Extracted page text data:
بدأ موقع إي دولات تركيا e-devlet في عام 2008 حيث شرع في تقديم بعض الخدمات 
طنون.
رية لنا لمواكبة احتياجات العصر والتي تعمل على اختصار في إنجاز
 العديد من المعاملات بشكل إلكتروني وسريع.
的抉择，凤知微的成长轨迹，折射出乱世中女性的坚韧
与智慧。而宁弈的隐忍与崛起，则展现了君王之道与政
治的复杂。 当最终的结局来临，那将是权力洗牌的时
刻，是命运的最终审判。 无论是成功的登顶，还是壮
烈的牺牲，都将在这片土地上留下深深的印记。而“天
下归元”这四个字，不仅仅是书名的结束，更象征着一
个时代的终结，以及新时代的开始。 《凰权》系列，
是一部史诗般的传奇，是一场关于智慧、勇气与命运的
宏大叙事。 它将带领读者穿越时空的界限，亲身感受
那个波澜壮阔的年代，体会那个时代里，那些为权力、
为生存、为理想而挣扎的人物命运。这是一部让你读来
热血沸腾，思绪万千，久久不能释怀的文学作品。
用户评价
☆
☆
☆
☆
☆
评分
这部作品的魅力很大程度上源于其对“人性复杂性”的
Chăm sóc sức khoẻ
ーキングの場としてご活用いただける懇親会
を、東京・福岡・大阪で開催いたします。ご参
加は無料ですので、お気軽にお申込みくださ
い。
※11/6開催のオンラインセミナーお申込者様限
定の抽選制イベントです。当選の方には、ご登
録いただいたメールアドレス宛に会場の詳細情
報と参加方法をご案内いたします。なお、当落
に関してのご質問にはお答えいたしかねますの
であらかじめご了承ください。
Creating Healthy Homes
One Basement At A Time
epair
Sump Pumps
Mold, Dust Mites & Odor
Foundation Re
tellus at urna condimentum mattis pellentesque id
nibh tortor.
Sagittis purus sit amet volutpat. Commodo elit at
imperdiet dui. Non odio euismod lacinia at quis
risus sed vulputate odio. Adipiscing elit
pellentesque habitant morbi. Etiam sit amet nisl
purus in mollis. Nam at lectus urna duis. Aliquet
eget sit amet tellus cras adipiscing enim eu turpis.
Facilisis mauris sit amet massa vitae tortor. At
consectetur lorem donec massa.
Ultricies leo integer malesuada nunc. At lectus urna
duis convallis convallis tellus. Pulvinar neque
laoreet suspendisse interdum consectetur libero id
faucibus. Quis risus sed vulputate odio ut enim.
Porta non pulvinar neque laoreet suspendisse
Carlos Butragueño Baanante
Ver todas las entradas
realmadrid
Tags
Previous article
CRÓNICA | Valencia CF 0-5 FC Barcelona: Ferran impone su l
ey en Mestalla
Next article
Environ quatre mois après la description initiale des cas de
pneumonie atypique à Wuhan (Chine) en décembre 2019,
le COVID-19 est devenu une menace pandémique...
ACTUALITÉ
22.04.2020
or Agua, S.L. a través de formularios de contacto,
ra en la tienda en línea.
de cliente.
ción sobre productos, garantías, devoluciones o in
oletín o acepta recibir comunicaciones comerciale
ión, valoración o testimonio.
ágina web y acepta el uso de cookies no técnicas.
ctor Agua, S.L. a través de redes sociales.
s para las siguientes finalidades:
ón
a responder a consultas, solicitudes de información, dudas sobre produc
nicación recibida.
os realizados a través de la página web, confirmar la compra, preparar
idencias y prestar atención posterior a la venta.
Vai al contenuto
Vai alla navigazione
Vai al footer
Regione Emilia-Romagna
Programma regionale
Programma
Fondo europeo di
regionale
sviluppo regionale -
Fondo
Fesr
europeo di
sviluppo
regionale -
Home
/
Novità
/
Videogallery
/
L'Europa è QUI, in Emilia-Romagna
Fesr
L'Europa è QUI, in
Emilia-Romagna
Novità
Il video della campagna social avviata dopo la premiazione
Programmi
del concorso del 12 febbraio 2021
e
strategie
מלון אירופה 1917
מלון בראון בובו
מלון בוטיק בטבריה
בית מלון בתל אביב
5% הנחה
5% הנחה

__Problem to work on__. The answer must be every line of the records that contains the word "consectetur".

__Solved problem__.
consectetur lorem donec massa.
laoreet suspendisse interdum consectetur libero id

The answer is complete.